Unfortunately, in spite of evidence that the chemokine and chemokine receptor are expressed on progenitor cells and are important in their trafficking, there is only limited data on their role and potential for use in the cell therapy.

CONCLUSION

In conclusion, there is a great deal of evidence indicating that chemokines are crucial in myocardial migration, engraftment and survival of various types of stem cells after transplantation. Tasks including specific recruitment at the injury site, establishment of connections with surrounding cells, and other specific functions of transplanted stem cells can only take place under close monitoring by the chemokines.
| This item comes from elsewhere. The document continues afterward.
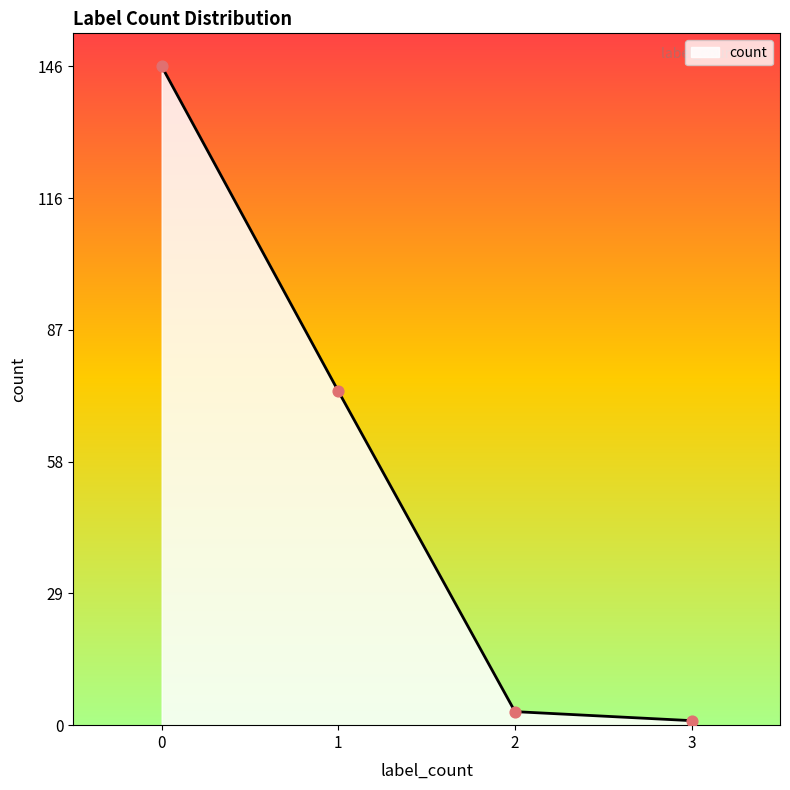

What is the change in value from 1 to 3?

-73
However, despite extensive research in recent years, the cell-mediated regenerative mechanisms remain elusive, rendering it impossible to implement cell therapy in current clinical practice. In light of this, new therapeutic strategies must be found in order to improve heart regeneration and remodeling following MI. Though little studied, chemokines may be the key molecules in modulation, control and improved survival and integration of transplanted cells at the site of myocardial infarction. Extensive research is still necessary to establish the exact role of each chemokine and any ways one or more of them may be used to improve the cell-based therapy.

ACKNOWLEDGEMENTS

The work was supported by IZKF Aachen and Deutsche Forschungsgemeinschaft (FOR809). This paper is partially supported by the Sectoral Operational Programme Human Resources Development, financed from the European Social Fund and by the Romanian Government under the contract number POSDRU/89/1.5/S/64109.

CONFLICT OF INTEREST

The authors confirm that this article content has no conflicts of interest.